→ **Data extract**

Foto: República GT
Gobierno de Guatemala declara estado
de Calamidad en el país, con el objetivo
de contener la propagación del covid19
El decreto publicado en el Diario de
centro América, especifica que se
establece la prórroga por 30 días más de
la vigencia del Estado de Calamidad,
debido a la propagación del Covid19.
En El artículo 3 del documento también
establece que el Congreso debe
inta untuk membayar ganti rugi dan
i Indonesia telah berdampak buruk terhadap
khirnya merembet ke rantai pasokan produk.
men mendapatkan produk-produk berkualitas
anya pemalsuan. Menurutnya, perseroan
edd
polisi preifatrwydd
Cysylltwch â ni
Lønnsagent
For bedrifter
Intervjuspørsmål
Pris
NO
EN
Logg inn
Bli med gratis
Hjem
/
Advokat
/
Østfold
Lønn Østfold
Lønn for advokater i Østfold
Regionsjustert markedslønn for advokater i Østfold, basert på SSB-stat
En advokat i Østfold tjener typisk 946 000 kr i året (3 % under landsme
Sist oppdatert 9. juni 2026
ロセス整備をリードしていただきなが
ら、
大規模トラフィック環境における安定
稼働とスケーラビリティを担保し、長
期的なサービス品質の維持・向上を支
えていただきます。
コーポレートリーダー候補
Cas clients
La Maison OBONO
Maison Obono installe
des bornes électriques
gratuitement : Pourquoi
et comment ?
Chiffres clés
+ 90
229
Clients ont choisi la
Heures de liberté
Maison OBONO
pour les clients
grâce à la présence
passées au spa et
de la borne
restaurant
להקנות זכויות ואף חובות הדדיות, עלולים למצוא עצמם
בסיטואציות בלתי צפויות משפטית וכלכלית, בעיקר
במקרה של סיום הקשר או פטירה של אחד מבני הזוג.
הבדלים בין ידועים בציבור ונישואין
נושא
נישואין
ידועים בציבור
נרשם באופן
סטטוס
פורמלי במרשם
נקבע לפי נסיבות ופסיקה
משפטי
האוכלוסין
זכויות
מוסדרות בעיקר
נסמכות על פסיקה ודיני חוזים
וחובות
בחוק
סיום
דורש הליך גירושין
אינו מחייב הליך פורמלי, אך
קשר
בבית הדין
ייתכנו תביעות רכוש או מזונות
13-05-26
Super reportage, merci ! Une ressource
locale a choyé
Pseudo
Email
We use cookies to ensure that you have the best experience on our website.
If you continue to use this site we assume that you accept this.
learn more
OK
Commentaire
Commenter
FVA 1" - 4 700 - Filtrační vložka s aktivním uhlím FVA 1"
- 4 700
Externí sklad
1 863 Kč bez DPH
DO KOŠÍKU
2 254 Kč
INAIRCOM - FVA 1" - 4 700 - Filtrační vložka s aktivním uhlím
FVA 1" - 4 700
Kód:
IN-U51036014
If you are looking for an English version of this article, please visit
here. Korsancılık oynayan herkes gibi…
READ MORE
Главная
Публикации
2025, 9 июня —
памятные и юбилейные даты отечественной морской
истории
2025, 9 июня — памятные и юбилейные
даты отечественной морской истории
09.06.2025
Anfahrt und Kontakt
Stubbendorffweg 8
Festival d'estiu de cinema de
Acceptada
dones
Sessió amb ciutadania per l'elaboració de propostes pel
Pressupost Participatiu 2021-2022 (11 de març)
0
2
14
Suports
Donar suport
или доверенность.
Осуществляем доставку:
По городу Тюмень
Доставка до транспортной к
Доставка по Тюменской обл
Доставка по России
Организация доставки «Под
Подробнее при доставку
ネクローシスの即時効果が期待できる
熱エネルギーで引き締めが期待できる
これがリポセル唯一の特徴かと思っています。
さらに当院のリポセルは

→ **Job item**
Repeat only the stretch of lines that opens with the line containing "памятные и юбилейные даты" and closes with the final line of the entries, both included, exactly as written.

→ **Output for this task**
памятные и юбилейные даты отечественной морской
истории
2025, 9 июня — памятные и юбилейные
даты отечественной морской истории
09.06.2025
Anfahrt und Kontakt
Stubbendorffweg 8
Festival d'estiu de cinema de
Acceptada
dones
Sessió amb ciutadania per l'elaboració de propostes pel
Pressupost Participatiu 2021-2022 (11 de març)
0
2
14
Suports
Donar suport
или доверенность.
Осуществляем доставку:
По городу Тюмень
Доставка до транспортной к
Доставка по Тюменской обл
Доставка по России
Организация доставки «Под
Подробнее при доставку
ネクローシスの即時効果が期待できる
熱エネルギーで引き締めが期待できる
これがリポセル唯一の特徴かと思っています。
さらに当院のリポセルは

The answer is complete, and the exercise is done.